[Hardware design source files]

◇ ◇ ◇ ◇ ◇ ◇ ◇

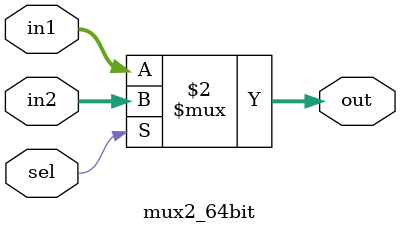
<source format=v>


module mux2_64bit(
	input signed [31:0] in1 , 
	input signed [31:0] in2 ,
	
	input sel ,
	
	output signed [31:0] out
);

assign out = (sel==1'b0)?in1:in2 ;

endmodule
</source>
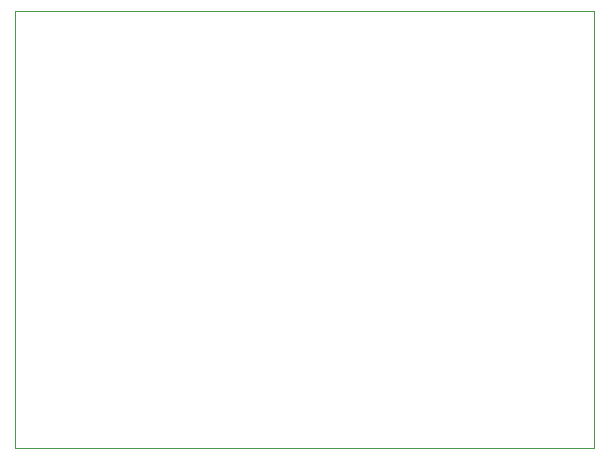
<source format=gbr>
G04 #@! TF.GenerationSoftware,KiCad,Pcbnew,(5.1.0)-1*
G04 #@! TF.CreationDate,2020-04-10T00:04:39+02:00*
G04 #@! TF.ProjectId,Heissluftballon,48656973-736c-4756-9674-62616c6c6f6e,rev?*
G04 #@! TF.SameCoordinates,Original*
G04 #@! TF.FileFunction,Profile,NP*
%FSLAX46Y46*%
G04 Gerber Fmt 4.6, Leading zero omitted, Abs format (unit mm)*
G04 Created by KiCad (PCBNEW (5.1.0)-1) date 2020-04-10 00:04:39*
%MOMM*%
%LPD*%
G04 APERTURE LIST*
%ADD10C,0.050000*%
G04 APERTURE END LIST*
D10*
X119000000Y-78000000D02*
X70000000Y-78000000D01*
X119000000Y-115000000D02*
X119000000Y-78000000D01*
X70000000Y-115000000D02*
X119000000Y-115000000D01*
X70000000Y-78000000D02*
X70000000Y-115000000D01*
M02*

</source>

◇ ◇ ◇ ◇ ◇ ◇ ◇

DIRECTIONS> Would you copy exactly the lines from the one that contains "G04 APERTURE LIST*" through the final line of the records above, including both?

ANSWER>
G04 APERTURE LIST*
%ADD10C,0.050000*%
G04 APERTURE END LIST*
D10*
X119000000Y-78000000D02*
X70000000Y-78000000D01*
X119000000Y-115000000D02*
X119000000Y-78000000D01*
X70000000Y-115000000D02*
X119000000Y-115000000D01*
X70000000Y-78000000D02*
X70000000Y-115000000D01*
M02*

</source>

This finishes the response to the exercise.